• _Excerpted passage_:
^^^^

Most Shopify founders end the month exhausted. They spent the last 30 days putting out fires. Ad budget overspent on a Wednesday. A supplier went silent for a week. A customer complaint blew up in the inbox. And when the calendar flips to the 1st, they cannot answer the only question that matters. What actually happened this month, and what should we do differently next month?
What’s in This Article
This is the gap between an operator and a CEO. An operator reacts to the last fire. A CEO runs a monthly business review (MBR) on a fixed cadence, with a one-page dashboard, and walks out with three or four actions that compound. The difference shows up in 12 months. The operator is still busy. The CEO has a brand worth two or three times more.
McKinsey research shows companies making structured data-driven decisions are 23 times more likely to acquire customers, six times more likely to retain them, and 19 times more likely to be profitable. The MBR is the operating ritual that turns a Shopify store into one of those companies. Inside eCommerce Circle we run this exact playbook with every founder. Here is what it looks like.
Why the MBR Is the Most Underused Founder Ritual
Most Aussie Shopify founders run their store on three rituals. A daily check of the Shopify app on the phone. A weekly meeting with the marketing person. A panic at month end when the accountant asks for receipts. None of those rituals answer the question of whether the business is actually getting better.
The MBR is the missing layer. It sits between the weekly operating rhythm and the 90-day quarterly sprint. The weekly meeting is for clearing blockers. The quarterly sprint is for resetting strategy. The MBR is for spotting trends, comparing to plan, and deciding what gets your attention for the next 30 days.
Done well, the MBR takes 60 minutes a month and ends with three to five action items. Done badly, it becomes a 90-slide deck nobody reads. The whole skill is keeping the document to one page, the meeting to one hour, and the actions to a single MIT (most important task) list. We will get to all three.

The 12-KPI One-Page Dashboard
The CEO dashboard rule of thumb is 12 to 20 KPIs across four categories. For a Shopify store between $40k and $500k per month, twelve is the sweet spot. Any more and you stop reading them. Any fewer and you miss the leading indicators that matter. Here is the layout we recommend.
Revenue (3 KPIs)
- Net revenue. Gross revenue minus discounts, refunds and returns. This is the only revenue number that should ever appear in your dashboard. Top-line gross flatters bad months.
- Sessions. The traffic engine. A growing revenue number on flat sessions is conversion lift. A growing revenue number on growing sessions is acquisition lift. They are different problems with different fixes.

^^^^

• _Extracted information_:
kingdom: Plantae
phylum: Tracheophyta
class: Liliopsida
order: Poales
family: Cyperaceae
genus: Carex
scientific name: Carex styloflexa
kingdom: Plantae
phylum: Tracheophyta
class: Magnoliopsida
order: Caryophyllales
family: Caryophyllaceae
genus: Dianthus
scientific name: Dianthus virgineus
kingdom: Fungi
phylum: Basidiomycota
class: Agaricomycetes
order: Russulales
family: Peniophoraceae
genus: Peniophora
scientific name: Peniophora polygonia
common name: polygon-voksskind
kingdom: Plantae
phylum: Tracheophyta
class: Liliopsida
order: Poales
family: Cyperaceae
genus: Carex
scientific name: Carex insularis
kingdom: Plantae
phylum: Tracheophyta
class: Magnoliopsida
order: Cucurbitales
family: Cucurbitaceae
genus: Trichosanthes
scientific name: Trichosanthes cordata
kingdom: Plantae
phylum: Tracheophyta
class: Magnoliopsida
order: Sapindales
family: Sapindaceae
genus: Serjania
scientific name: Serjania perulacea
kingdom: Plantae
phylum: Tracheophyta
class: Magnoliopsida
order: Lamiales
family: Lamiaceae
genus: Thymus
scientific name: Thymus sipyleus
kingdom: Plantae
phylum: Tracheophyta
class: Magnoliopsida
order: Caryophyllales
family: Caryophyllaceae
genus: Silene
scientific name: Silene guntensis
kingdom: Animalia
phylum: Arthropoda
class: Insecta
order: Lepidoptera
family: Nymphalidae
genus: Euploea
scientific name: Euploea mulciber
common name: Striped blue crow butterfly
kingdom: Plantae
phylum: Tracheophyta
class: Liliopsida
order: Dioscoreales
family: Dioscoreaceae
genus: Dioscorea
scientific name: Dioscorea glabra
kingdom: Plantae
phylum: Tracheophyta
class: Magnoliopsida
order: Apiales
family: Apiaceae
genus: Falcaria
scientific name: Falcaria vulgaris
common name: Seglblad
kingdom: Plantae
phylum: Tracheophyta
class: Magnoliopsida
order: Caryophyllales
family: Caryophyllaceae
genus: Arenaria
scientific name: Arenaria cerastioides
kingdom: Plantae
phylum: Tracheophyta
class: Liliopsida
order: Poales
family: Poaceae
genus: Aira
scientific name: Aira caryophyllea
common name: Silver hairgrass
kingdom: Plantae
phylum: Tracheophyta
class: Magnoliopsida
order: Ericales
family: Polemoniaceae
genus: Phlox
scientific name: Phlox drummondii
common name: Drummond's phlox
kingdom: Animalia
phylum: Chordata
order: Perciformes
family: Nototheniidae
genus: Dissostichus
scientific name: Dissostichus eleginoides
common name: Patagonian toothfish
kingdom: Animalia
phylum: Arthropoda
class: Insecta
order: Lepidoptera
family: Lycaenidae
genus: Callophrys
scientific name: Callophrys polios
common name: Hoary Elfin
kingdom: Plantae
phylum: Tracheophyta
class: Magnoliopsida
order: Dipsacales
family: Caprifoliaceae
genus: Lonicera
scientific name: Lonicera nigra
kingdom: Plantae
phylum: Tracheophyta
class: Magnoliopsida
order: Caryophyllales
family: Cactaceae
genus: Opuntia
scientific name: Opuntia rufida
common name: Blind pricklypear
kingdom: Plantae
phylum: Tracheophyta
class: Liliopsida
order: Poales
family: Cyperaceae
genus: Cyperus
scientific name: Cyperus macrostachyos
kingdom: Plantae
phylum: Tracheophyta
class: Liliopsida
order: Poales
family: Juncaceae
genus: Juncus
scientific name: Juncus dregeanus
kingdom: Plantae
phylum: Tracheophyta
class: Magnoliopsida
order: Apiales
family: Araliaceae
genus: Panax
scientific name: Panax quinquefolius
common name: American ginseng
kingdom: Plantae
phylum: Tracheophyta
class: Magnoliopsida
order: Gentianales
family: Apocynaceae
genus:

^^^^

• _Directives_:
(A) From the article on monthly business reviews, name the three rituals that most Aussie Shopify founders use to run their store.
(B) Using the article on monthly business reviews, answer each question:
(i) How long does a well-run MBR take each month?
(ii) For a Shopify store between $40k and $500k per month, how many KPIs does the article call the sweet spot?
(iii) According to the McKinsey research cited, how many times more likely to be profitable are companies making structured data-driven decisions?
(C) Decide whether each statement agrees with the article on monthly business reviews. Answer yes or no, and quote the words that decide it.
(i) The MBR sits between the weekly operating rhythm and the 90-day quarterly sprint.
(ii) The weekly meeting is for resetting strategy.
(iii) A growing revenue number on flat sessions is acquisition lift.
The listing is separate material and has nothing to do with the article on monthly business reviews.

• _Responses per task_:
(A)
- A daily check of the Shopify app on the phone
- A weekly meeting with the marketing person
- A panic at month end when the accountant asks for receipts

(B)
(i) 60 minutes
(ii) Twelve
(iii) 19 times

(C)
(i) Yes: "It sits between the weekly operating rhythm and the 90-day quarterly sprint."
(ii) No: "The weekly meeting is for clearing blockers."
(iii) No: "A growing revenue number on flat sessions is conversion lift."